Calendar of Reporting Obligations
|
OBLIGATION |
DEADLINE / FREQUENCY |
DETAILS |
|
Risk Evaluation Questionnaire ("REQ") |
Annually, 31 January |
Submission via MFSA's License Holder (LH) Portal, including updated Business Risk Assessment (BRA) and Subject Person Profile. |
|
Q1 Interim FI Return ("IFR") |
Annually, End of March |
Submit 1 month after the 3-month period. Includes signed Representation Sheet and required disclosures. |
|
Auditor's Management Letter Implementation |
Annually, 30 April |
Explains implementation of recommendations from the auditor's letter or reasons for inaction. |
|
Q2 Interim FI Return ("IFR") |
Annually, End of June |
Submit 1 month after the 6-month period. Includes signed Representation Sheet and additional disclosures. |
|
Quarterly Statistical Reporting (BR/06) |
Quarterly, End of each quarter |
Submit in line with the statutory reporting schedule (March, June, September, December). |
|
Compliance Report |
Annually, End of July |
Submission alongside audited financial statements. Must include monitoring plans and breach mitigation details. |
|
Q3 Interim FI Return ("IFR") |
Annually, End of September |
Submit 1 month after the 9-month period.
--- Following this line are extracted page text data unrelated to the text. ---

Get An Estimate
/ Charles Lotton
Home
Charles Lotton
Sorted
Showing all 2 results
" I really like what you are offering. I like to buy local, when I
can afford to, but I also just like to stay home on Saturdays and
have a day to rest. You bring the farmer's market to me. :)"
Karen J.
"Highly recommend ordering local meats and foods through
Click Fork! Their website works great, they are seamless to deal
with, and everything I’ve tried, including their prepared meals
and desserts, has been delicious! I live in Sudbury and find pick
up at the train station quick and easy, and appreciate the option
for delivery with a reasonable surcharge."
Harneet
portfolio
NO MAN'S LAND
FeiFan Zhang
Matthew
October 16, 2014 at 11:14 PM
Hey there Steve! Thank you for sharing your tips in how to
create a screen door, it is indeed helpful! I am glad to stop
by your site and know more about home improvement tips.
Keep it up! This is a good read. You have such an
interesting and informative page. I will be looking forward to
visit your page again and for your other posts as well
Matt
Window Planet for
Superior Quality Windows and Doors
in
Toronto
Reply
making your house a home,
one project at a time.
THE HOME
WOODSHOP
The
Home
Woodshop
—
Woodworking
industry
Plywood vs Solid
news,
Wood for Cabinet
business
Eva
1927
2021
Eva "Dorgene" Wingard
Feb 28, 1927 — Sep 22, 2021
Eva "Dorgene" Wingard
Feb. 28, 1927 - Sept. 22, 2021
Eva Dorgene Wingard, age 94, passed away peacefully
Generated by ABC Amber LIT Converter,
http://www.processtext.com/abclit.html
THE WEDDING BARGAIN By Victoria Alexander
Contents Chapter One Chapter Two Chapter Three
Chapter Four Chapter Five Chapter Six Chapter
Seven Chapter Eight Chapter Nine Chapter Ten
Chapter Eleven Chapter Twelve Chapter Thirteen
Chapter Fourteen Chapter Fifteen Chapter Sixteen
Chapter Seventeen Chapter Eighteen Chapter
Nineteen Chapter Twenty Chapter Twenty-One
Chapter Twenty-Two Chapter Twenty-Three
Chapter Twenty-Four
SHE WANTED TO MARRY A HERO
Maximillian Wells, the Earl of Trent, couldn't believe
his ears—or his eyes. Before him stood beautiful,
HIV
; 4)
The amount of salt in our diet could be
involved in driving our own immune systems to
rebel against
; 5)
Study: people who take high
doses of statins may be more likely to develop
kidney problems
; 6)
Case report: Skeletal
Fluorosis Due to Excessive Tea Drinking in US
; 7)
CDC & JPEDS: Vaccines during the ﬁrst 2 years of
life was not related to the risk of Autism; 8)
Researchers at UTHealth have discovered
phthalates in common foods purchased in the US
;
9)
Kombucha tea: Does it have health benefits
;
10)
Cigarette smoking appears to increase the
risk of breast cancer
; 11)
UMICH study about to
Includes signed Representation Sheet. |
|
Annual FI Return |
Annually, 1 month after accounting year-end |
Submission of audited financial statements, signed Representation Sheet, and auditor's management letter. |
|
Year-End Quarterly Statistical Reporting (BR/06) |
Annually, End of December |
Submit the final BR/06 report for the year, summarizing quarterly data. |
|
Material Changes Notifications |
Immediate |
Notify MFSA of senior management changes, fraud, breaches, or legal/judicial proceedings of significance. |
|
Safeguarding Arrangements Changes |
In advance |
Notify of changes to safeguarding methodologies or third-party involvement. |
|
Outsourcing Critical Functions |
Prior to outsourcing |
Notify MFSA with risk analysis, SLAs, exit strategies, and contingency plans. |
|
Departure of Appointed Persons |
Within 5 working days |
Notify MFSA with reasons for departure and any remedial measures. |
|
Passporting Notifications |
Before initiating activities |
Notify for establishing branches, appointing agents/distributors, or cross-border activities under freedom of services. |
|
Changes to Passporting Information |
Immediate |
Notify MFSA of updates to prior submissions or other notifications. |
|
IT and Cybersecurity Infrastructure |
Ongoing |
Maintain systems ensuring data integrity, security, and availability in line with DORA. |
|
Record Keeping |
Ongoing, minimum 5 years |
Retain records in accessible and secure formats for MFSA review. |
|
Reconciliations for Safeguarding Accounts |
Periodically |
Perform and rectify discrepancies by end-of-business day. |
|
Annual Safeguarding Audit |
Annually |
Audit safeguarding arrangements and submit findings to MFSA if required. |
|
BR/05 Return |
Monthly or as required |
Focus on liquidity requirements for credit institutions. |
|
COREP and FINREP Reporting |
As per circulars |
Submit per the Common Reporting and Financial Reporting Frameworks (Regulation (EU) No 575/2013). |
|
Ad Hoc Requests |
As needed |
Respond to CBM's requests for additional data, such as liquidity or stress testing results. |
Date 30th January, 2025
The content of this article is intended to provide a general guide to the subject matter. Specialist advice should be sought about your specific circumstances.